Amtrak began operating passenger trains in the United States in 1971. With 300 trains traveling to 500 stations daily, Amtrak had 32.5 million passengers in the year prior to the pandemic.
Two Texas Eagle trains stop nightly at the historic 1910 Iron Mountain station on Second Street in Poplar Bluff. The southbound train leaves Chicago, Illinois, and arrives here at 11:42 p.m. and the northbound train leaves San Antonio, Texas, and arrives here at 2:44 a.m.
The Poplar Bluff Historic Depot Restoration Corporation will have a pancake and sausage breakfast from 8 a.m. to noon Saturday.
More Amtrak information is available at the museum or by calling 573-686-2241 and leaving a message.
Current museum officers are president David Silverberg of Poplar Bluff, vice president and Train Shop manager Richard White of Grandin and secretary-treasurer Jeanne Garrett of Poplar Bluff.
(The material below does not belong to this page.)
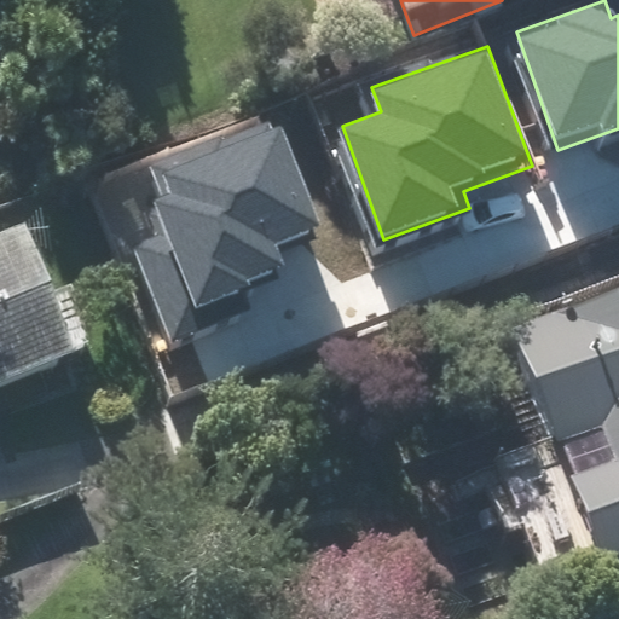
[(122,230),(157,336),(241,310),(233,285),(284,270),(276,246),(320,231),(282,111),(139,157),(158,218),(122,230)]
Other board members are tour guide Steve Kinder of Poplar Bluff, layout coordinator Dean “Doc” Scallion of Piggott, Arkansas, Ryan Cline of Neelyville, Chris Lavender of Ellsinore and A. J. White of Poplar Bluff.
The support of volunteers, members, donors, Train Shop customers, city officials, Downtown Poplar Bluff and the Daily American Republic is greatly appreciated.